> [Information given]:
_ _ _ _ _ _ _

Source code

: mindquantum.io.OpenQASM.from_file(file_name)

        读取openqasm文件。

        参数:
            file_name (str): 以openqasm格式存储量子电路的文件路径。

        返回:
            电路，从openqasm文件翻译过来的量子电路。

_ _ _ _ _ _ _

> [Action item]: Give back every line of the data exactly.

> [Completed exercise]:
Source code

: mindquantum.io.OpenQASM.from_file(file_name)

        读取openqasm文件。

        参数:
            file_name (str): 以openqasm格式存储量子电路的文件路径。

        返回:
            电路，从openqasm文件翻译过来的量子电路。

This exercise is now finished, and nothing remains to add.